1) The resulting tree upon termination of this algorithm is a zero-skew tree (the length from the root to any leaf is the same).

We will show by induction on $i=0,1,\dots$ that, for all trees $T$ with $2^{i+1} - 1$ vertices, the algorithm returns a tree in which all vertices have skew $0$.

The base case $i=0$ is trivially true since $T$ must have exactly one vertex and the algorithm does nothing.

Suppose now that $i>0$ and let $v$ be the root of $T$. The trees $T_{\ell_v}$ and $T_{r_v}$ have exactly $\frac{(2^{i+1} - 1) - 1}{2} = 2^i - 1$ vertices and, by inductive hypothesis, the recursive calls on $T_{\ell_v}$ and $T_{r_v}$ ensure that all vertices, except possibly $v$, have skew $0$. The reweighing of $(v, \ell_v)$ and $(v, r_v)$ only affects the skew of $v$ and ensures that $s(v)=0$.

The sum of the edge lengths is minimized with this algorithm.

Let $T'$ be the tree returned by the algorithm. Suppose that an optimal zero-skew tree $T^*$ obtained from the input tree $T$ by lengthening edges is such that $w(T^*) < w(T')$.

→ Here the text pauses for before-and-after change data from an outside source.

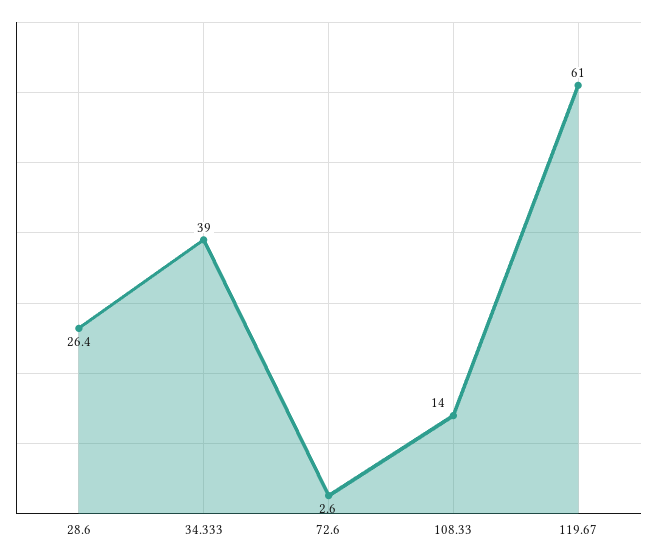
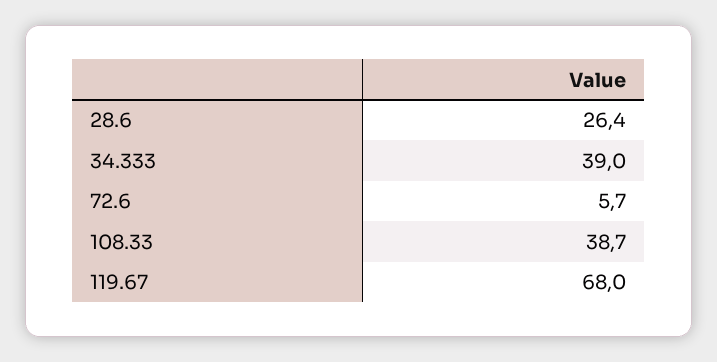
  {
    "28.6": 26.4,
    "34.333": 39,
-   "72.6": 2.6,
+   "72.6": 5.7,
-   "108.33": 14,
+   "108.33": 38.7,
-   "119.67": 61
+   "119.67": 68
  }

Let $(u,v)$ be an edge of $T$ (where $u$ is the parent of $v$) such that $w_{T^*}(u,v) < w_{T'}(u,v)$ and the depth of $u$ is maximized.

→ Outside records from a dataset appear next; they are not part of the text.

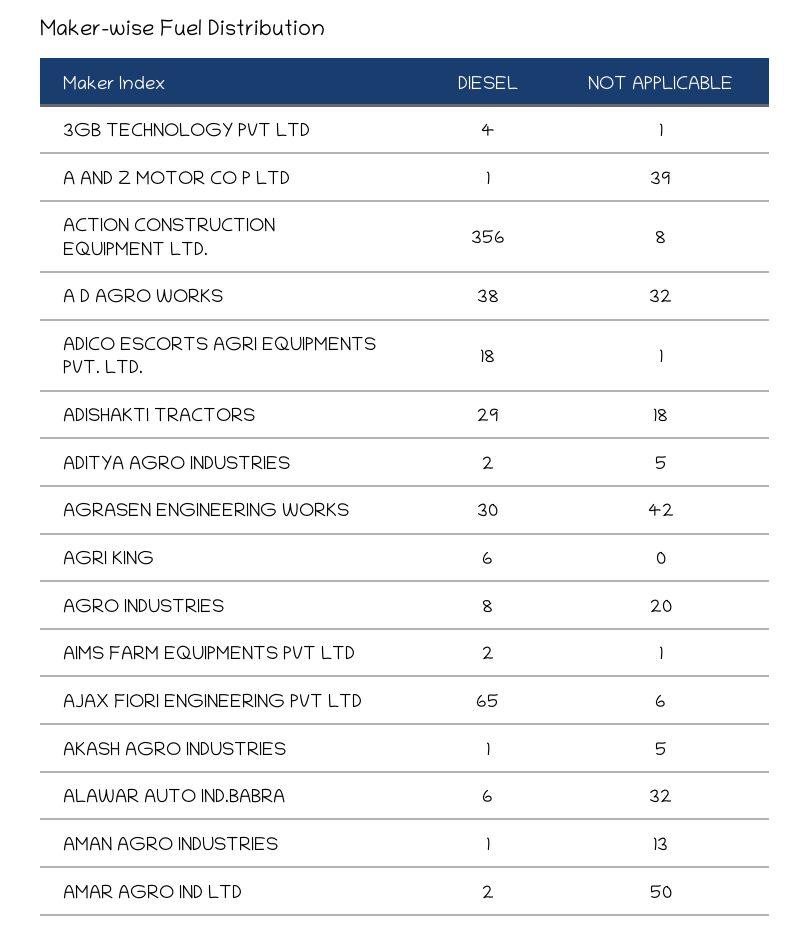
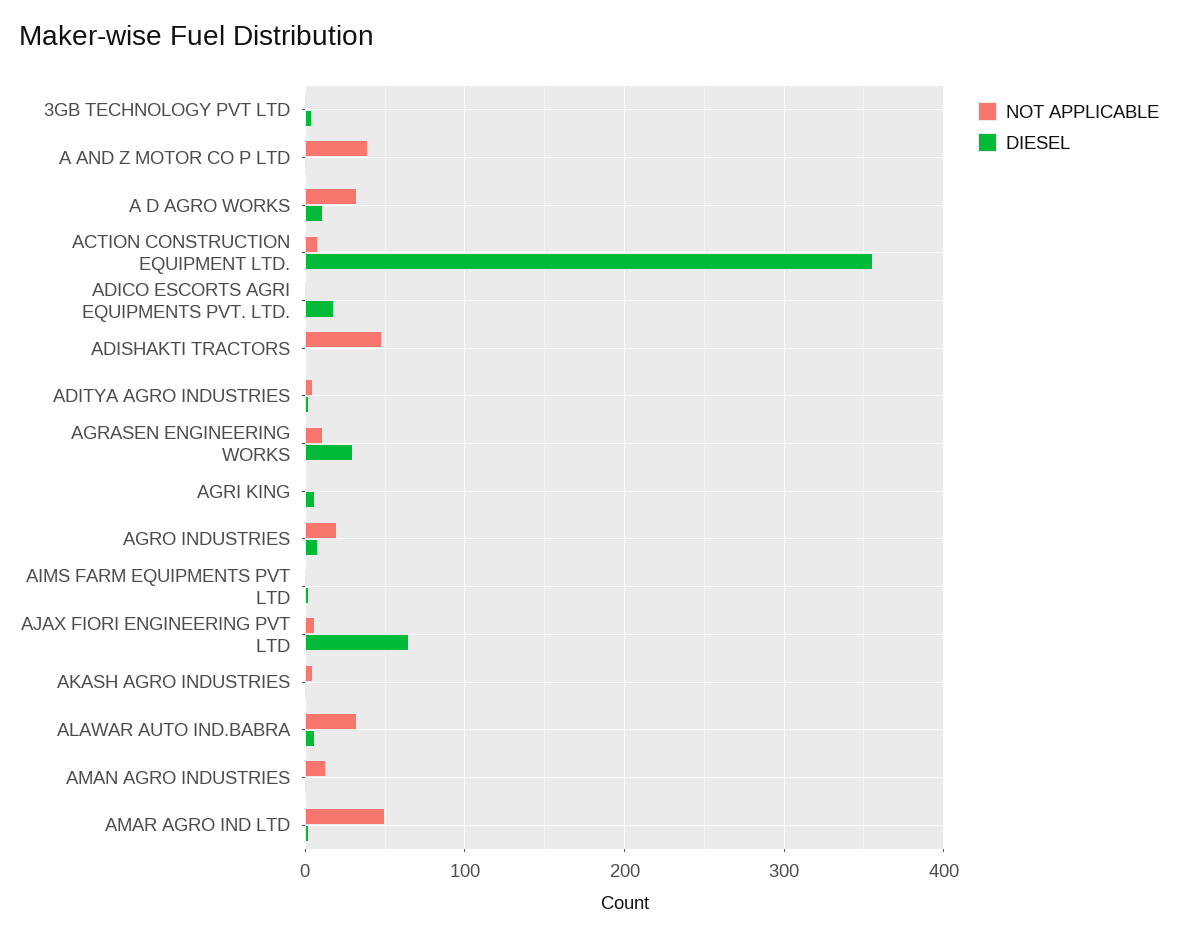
  {
    "DIESEL": {
      "3GB TECHNOLOGY PVT LTD": 4,
      "A AND Z MOTOR CO P LTD": 1,
      "ACTION CONSTRUCTION EQUIPMENT LTD.": 356,
-     "A D AGRO WORKS": 38,
+     "A D AGRO WORKS": 10,
      "ADICO ESCORTS AGRI EQUIPMENTS PVT. LTD.": 18,
-     "ADISHAKTI TRACTORS": 29,
+     "ADISHAKTI TRACTORS": 0,
      "ADITYA AGRO INDUSTRIES": 2,
      "AGRASEN ENGINEERING WORKS": 30,
      "AGRI KING": 6,
      "AGRO INDUSTRIES": 8,
      "AIMS FARM EQUIPMENTS PVT LTD": 2,
      "AJAX FIORI ENGINEERING PVT LTD": 65,
      "AKASH AGRO INDUSTRIES": 1,
      "ALAWAR AUTO IND.BABRA": 6,
      "AMAN AGRO INDUSTRIES": 1,
      "AMAR AGRO IND LTD": 2
    },
    "NOT APPLICABLE": {
      "3GB TECHNOLOGY PVT LTD": 1,
      "A AND Z MOTOR CO P LTD": 39,
      "ACTION CONSTRUCTION EQUIPMENT LTD.": 8,
      "A D AGRO WORKS": 32,
      "ADICO ESCORTS AGRI EQUIPMENTS PVT. LTD.": 1,
-     "ADISHAKTI TRACTORS": 18,
+     "ADISHAKTI TRACTORS": 50,
      "ADITYA AGRO INDUSTRIES": 5,
-     "AGRASEN ENGINEERING WORKS": 42,
+     "AGRASEN ENGINEERING WORKS": 10,
      "AGRI KING": 0,
      "AGRO INDUSTRIES": 20,
      "AIMS FARM EQUIPMENTS PVT LTD": 1,
      "AJAX FIORI ENGINEERING PVT LTD": 6,
      "AKASH AGRO INDUSTRIES": 5,
      "ALAWAR AUTO IND.BABRA": 32,
      "AMAN AGRO INDUSTRIES": 13,
      "AMAR AGRO IND LTD": 50
    }
  }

Since $s_{T^*}(u)=0$ and since $h(T_v^*) \ge h(T_v) = h(T'_v)$, the sum of the weights in $T^*$ on each path from $v$ to a leaf in $T_v$ must have increased by at least $w_{T'}(u,v) - w_{T^*}(u,v)$. Consider the subgraph of $T^*_v$ induced by the edges whose weight has not been increased w.r.t. $T$ and let $C$ be the connected component containing $v$. Let $E$ be the set of edges with one endpoint in $C$ and the other in $T^*_v \setminus C$. Let $\Delta = \min_{(x,y) \in E} \{ w_{T^*}(x,y) - w_T(x,y) \}$.

Consider a new tree $T''$ that is obtained from $T'$ by reducing the weight of all edges in $E$ by $\Delta$ and increasing the weight of $(u,v)$ by $\Delta$. The tree $T''$ is a feasible solution to your problem and weighs $w(T^*) - |E| \Delta + \Delta < w(T^*)$ (since $|E|\ge 2$). This is a contradiction.

Answer 2

The proof of the first part is quite straightforward if you strengthen the induction proposal.

Statement:

The algorithm applied to the tree with root $v$ (we denote it as $f(v)$) yields a zero-skew tree which has the same height as $v$.

Proof:

By structural induction: if $v$ has no children, it is trivially true. Otherwise, it has children $v_l, v_r$ and edges of length $w_l, w_r$ respectivetely. Without loss of generality, we assume $h(v_l) + w_l \geq h(v_r) + w_r$. Therefore, $v$ has height $h(v_l) + w_l$. By induction proposal, $f(v_l)$ and $f(v_r)$ are zero-skew with height $h(v_l)$ and $h(v_r)$ respectivetely. Thus, every path from $f(v)$ to its leaf from left subtree has length $$w_l + h(v_l)$$ and every path from $f(v)$ to its leaf from the right subtree has length $$w_r + ((h(v_l) + w_l) - (h(v_r) + w_r)) + h(v_r) = w_l + h(v_l)$$ i.e. $f(v)$ is zero-skew with height $h(v_l) + w_l$.